One reason students have difficulty getting inside literature, classic or otherwise, is because they have difficulty humanizing the people involved. Part of understanding a play by Shakespeare is understanding Shakespeare’s humanity and the human issues he had to confront in his daily life. Do these issues make their way into the plays, does knowing what he did with his garbage make his plays more accessible? Probably not, but it does make the reader place him in a real world with real problems and the plays are influenced by the world in which Shakespeare lived. The characters in his plays must be humanized if they are to be appreciated and humanizing the author helps to humanize the characters.

It is difficult to be engaged, let alone enjoy, a novel if we do not care about the characters. I think empathy is the door that leads to involvement in any literary work that revolves around characters, whether it is a poem, a play, or a novel. I think this is even true of the personal essay, we will not be taken in by the essayist if we do not care about the struggle she or he documents on the page. Fay Weldon in her book Letters to Alice on First Reading Jane Austen writes “You can practice the art of empathy very well on Pride and Prejudice, and on all the works of Jane Austen, and it is this daily practice that we all need, or we will never be good at living, as without practice we will never be good at playing the piano.” Part of understanding this novel and of empathizing with its heroine is understanding the risks a young woman of Jane Austen’s time took in refusing the proposal of a well to do young man. I read this passage by Faye Weldon often to my students to emphasize the importance of empathy to getting a foothold in the world of the stories we read.

Though it may not influence our understanding of the tale, to a certain extent understanding some of the details of daily life in the story’s historical setting helps the reader to empathize with the characters, to appreciate what they are going through and all that is involved in living day to day. I know what it means for me to get up in the morning, what it means to go through various daily rituals. What were Shakespeare’s daily rituals and by extension the daily rituals of the characters, like Iago? Did Iago brush his teeth that morning? Was the remark about stealing trash perhaps precipitated by his taking out the garbage that morning?
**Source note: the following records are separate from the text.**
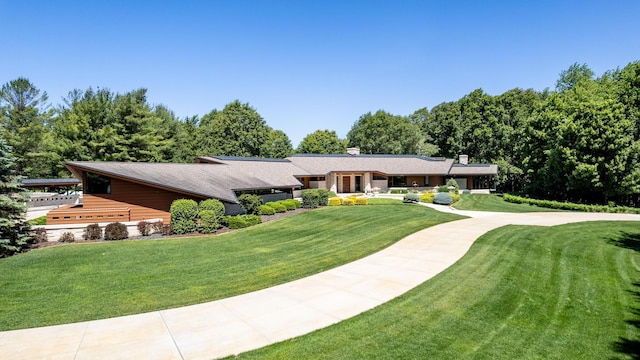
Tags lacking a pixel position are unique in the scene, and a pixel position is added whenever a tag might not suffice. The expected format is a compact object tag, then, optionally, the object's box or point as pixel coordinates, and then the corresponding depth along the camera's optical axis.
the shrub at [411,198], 32.91
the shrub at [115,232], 16.64
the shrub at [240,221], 19.48
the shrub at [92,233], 16.59
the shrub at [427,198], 33.87
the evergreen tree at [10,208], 13.53
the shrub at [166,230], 17.70
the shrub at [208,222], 18.07
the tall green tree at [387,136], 67.88
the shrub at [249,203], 22.94
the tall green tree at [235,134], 59.16
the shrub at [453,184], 42.49
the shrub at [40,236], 15.81
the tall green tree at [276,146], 63.81
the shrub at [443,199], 31.88
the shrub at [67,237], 16.06
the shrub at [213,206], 18.86
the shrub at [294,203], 26.72
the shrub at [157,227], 17.90
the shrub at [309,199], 27.98
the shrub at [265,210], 23.75
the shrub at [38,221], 20.25
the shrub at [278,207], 24.68
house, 19.33
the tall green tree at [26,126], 43.22
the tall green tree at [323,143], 72.81
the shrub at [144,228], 17.42
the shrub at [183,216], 17.94
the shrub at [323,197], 29.02
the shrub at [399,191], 42.01
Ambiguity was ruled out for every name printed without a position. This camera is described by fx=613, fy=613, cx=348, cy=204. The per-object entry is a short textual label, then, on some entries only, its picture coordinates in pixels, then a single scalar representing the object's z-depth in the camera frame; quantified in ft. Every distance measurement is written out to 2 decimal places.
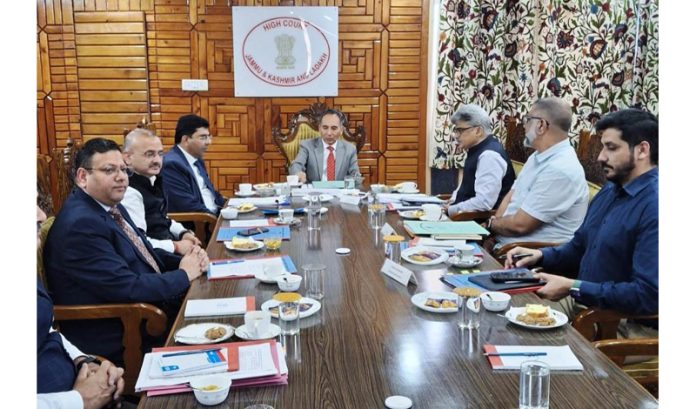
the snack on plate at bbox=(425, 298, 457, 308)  5.66
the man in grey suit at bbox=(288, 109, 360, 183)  15.02
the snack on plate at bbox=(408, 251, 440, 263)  7.33
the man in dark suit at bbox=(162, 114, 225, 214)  11.89
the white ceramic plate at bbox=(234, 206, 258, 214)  10.64
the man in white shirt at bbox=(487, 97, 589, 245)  9.61
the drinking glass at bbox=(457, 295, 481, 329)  5.12
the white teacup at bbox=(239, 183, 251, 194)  12.67
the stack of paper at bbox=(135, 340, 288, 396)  4.17
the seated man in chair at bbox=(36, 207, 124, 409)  5.11
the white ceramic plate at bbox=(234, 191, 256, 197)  12.59
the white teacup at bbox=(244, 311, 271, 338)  5.02
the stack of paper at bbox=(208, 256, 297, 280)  6.79
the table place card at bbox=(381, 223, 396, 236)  7.90
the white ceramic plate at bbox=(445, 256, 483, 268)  7.13
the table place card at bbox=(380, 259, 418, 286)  6.43
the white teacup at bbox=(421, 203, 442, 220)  9.74
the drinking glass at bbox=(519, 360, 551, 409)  3.84
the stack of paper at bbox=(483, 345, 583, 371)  4.49
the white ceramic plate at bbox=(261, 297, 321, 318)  5.49
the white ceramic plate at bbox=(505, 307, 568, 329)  5.19
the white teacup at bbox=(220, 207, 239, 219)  10.21
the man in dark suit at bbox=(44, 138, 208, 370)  6.75
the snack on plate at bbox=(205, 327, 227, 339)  4.99
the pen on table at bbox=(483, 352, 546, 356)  4.67
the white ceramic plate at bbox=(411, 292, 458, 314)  5.57
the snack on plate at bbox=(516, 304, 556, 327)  5.25
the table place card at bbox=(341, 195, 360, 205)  11.48
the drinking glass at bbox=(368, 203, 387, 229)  9.36
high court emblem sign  17.48
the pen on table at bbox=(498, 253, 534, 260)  8.34
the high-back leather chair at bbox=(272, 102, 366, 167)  15.92
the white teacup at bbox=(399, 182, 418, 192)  12.86
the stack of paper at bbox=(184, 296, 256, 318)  5.61
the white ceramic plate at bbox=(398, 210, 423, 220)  10.05
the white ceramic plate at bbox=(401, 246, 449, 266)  7.22
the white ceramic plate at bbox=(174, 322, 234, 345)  4.93
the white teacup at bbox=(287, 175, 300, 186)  13.28
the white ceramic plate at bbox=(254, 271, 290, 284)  6.44
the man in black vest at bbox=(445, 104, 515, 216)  12.11
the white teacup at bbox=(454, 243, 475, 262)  7.29
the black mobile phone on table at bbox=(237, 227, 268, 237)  8.80
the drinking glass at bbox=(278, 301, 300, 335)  4.99
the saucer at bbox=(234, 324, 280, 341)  5.01
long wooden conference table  4.04
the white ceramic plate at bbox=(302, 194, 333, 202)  11.74
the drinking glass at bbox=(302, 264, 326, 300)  6.03
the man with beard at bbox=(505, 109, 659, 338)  6.33
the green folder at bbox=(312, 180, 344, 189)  13.33
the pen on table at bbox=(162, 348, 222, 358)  4.63
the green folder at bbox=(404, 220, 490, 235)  8.61
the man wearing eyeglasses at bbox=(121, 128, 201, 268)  9.71
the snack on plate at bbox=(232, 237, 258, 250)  7.93
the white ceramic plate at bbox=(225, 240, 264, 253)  7.92
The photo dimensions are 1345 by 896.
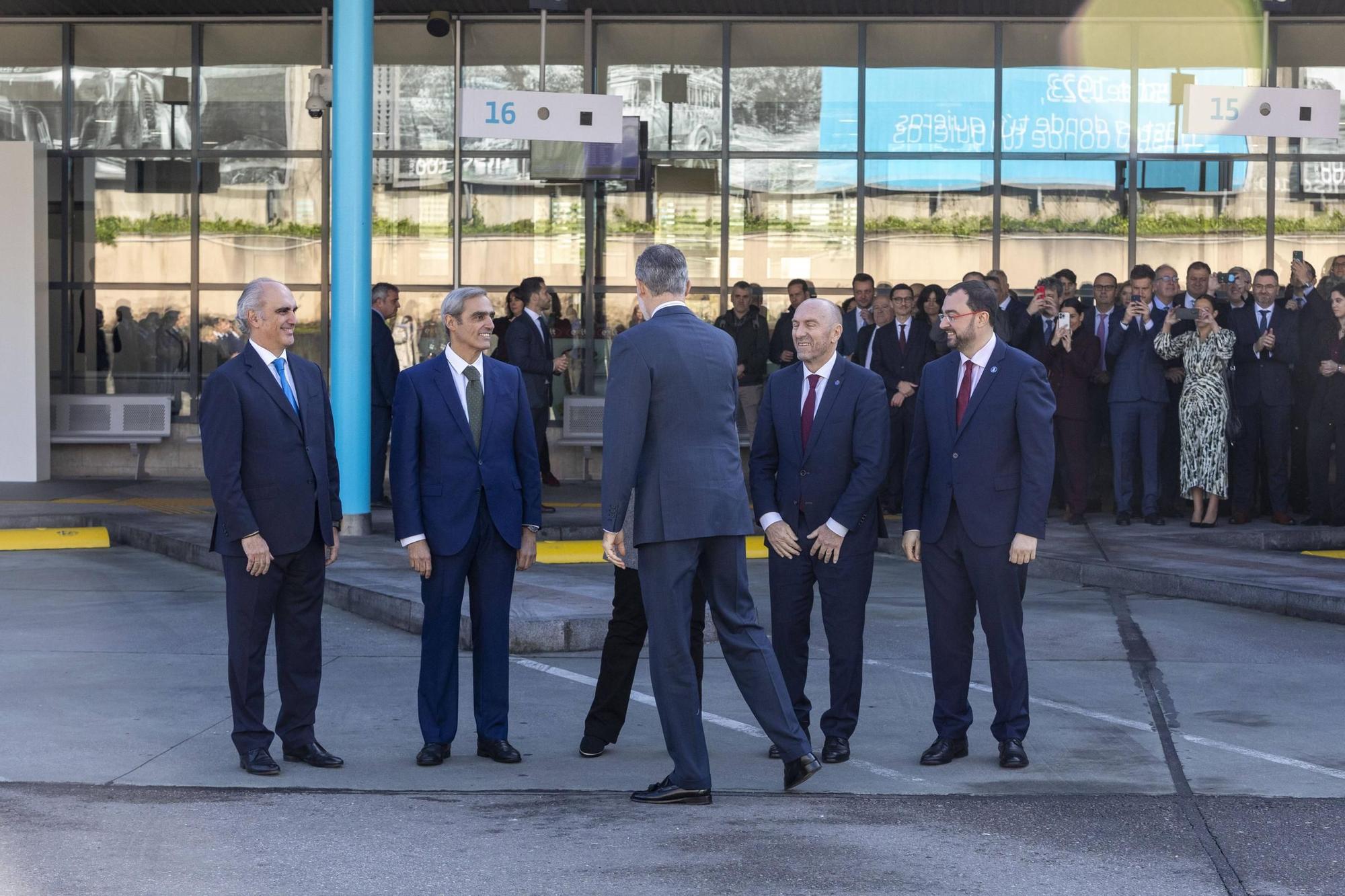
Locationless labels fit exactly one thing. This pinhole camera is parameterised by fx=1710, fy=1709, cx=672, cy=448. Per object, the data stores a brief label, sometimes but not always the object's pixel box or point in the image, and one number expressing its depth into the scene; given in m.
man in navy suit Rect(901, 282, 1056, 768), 6.50
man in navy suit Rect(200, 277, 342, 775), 6.38
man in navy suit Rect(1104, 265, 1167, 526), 13.53
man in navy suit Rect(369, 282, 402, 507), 13.58
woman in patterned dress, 13.25
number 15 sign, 14.77
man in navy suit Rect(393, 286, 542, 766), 6.57
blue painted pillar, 12.94
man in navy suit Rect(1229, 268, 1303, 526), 13.25
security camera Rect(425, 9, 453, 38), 17.58
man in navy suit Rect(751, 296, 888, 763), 6.60
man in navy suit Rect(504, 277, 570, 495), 13.49
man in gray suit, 5.78
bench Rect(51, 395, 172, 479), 18.39
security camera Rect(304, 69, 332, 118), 15.95
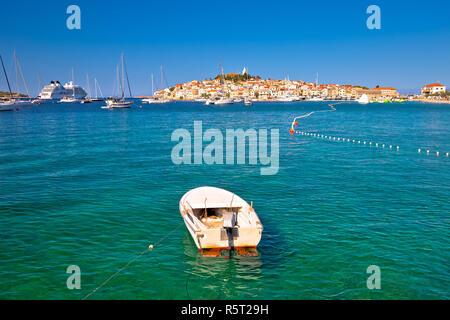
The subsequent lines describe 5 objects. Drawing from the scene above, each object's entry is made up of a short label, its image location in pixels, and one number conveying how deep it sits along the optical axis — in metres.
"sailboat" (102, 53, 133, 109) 144.77
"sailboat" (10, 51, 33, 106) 175.25
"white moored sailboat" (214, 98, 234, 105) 188.75
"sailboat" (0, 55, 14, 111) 127.12
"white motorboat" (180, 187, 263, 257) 13.84
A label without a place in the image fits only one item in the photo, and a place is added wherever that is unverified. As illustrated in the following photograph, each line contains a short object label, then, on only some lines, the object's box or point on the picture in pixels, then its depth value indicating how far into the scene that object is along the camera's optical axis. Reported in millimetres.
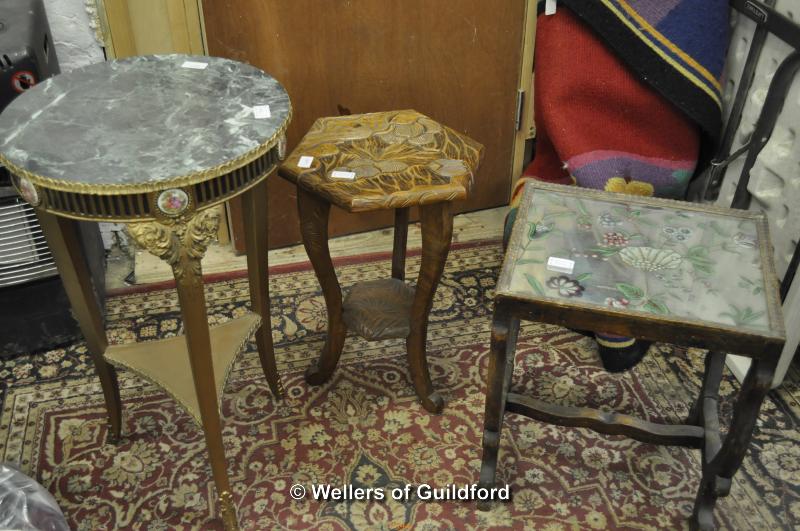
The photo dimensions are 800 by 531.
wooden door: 2418
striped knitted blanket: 2221
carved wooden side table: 1808
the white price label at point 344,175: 1839
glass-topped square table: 1561
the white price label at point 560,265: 1678
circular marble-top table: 1432
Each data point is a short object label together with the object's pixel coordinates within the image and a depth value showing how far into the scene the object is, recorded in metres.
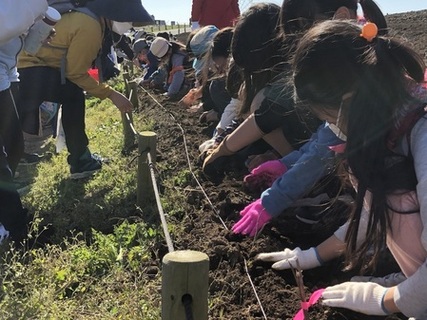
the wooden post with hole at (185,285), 1.54
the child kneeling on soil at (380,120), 1.64
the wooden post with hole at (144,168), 3.61
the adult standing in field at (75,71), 4.02
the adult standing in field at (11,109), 2.85
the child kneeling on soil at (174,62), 7.67
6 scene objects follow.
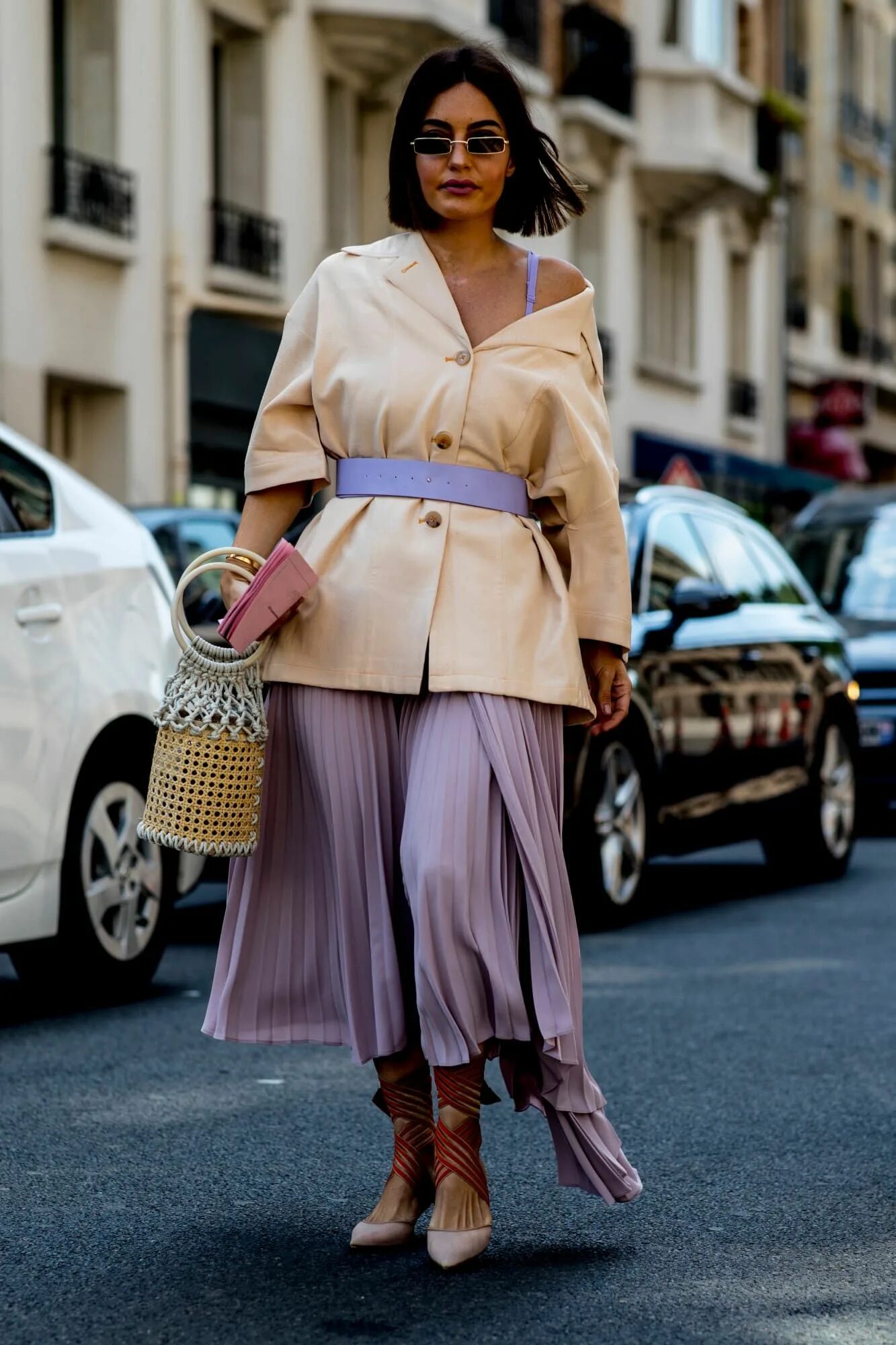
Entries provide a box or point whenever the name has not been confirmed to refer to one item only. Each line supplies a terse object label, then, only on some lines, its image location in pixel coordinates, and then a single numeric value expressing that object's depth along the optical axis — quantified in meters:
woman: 5.35
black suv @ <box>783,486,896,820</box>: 18.41
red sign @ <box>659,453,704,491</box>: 26.91
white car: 8.61
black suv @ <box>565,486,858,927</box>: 11.96
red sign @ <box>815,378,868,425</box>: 47.80
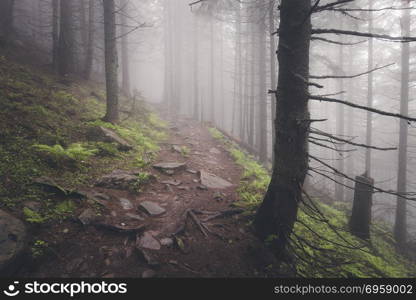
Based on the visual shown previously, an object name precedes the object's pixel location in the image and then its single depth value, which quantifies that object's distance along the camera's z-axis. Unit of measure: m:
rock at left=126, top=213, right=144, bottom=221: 4.36
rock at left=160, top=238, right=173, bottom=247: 3.77
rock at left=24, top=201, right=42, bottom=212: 3.65
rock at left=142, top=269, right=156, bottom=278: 3.08
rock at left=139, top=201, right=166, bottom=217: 4.66
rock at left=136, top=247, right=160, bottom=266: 3.29
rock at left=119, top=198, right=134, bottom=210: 4.68
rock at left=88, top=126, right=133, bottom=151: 7.47
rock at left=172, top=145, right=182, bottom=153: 9.46
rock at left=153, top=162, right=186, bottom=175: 6.94
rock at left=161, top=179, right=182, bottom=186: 6.20
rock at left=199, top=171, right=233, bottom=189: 6.43
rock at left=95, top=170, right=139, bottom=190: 5.25
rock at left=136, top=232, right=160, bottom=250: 3.63
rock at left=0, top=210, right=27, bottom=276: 2.68
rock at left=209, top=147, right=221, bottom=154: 10.55
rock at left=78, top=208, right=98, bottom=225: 3.83
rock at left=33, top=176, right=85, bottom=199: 4.22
Like any metaphor, that of time signatures can only be taken so far. When a contemporary novel is set in the fourteenth century, as, for example, Umberto Eco’s The Name of the Rose was, it is to say something about contemporary life, not about the time in which the novel is set. To what extent are Friar Baskerville’s sensibilities 20th century sensibilities and to what extent are they those of the novel’s setting. Even the name of the monk suggests a certain 19th century detective.

Can readers of the modern age, whatever that age may be, divorce themselves entirely from their own time and read as a reader of the story’s present. I remember being told by one of my college professors that such a thing is impossible. I disagreed at the time but after watching a few reality programs where 20th century folks are placed in the American west of the late 1880’s or the East Coast of America of the early 1600’s I am not so sure. These people had to live with only those materials available to the people of the time in which they were placed.

But these people struggled in ways the original pilgrims and pioneers did not. Those of the 17th and 19th centuries did not expect and were not used to anything other than what they had, those transplanted into the past brought with them memories of all the modern conveniences they left behind and also brought with them the knowledge that these conveniences were available and they were enduring a voluntary technological fast. Still, there is, I think, a value to understanding the life and times of a story’s setting and setting off, if only in our own minds, on a journey where we live for an imaginary day or two in the world of William Shakespeare and perhaps help him to take out the trash.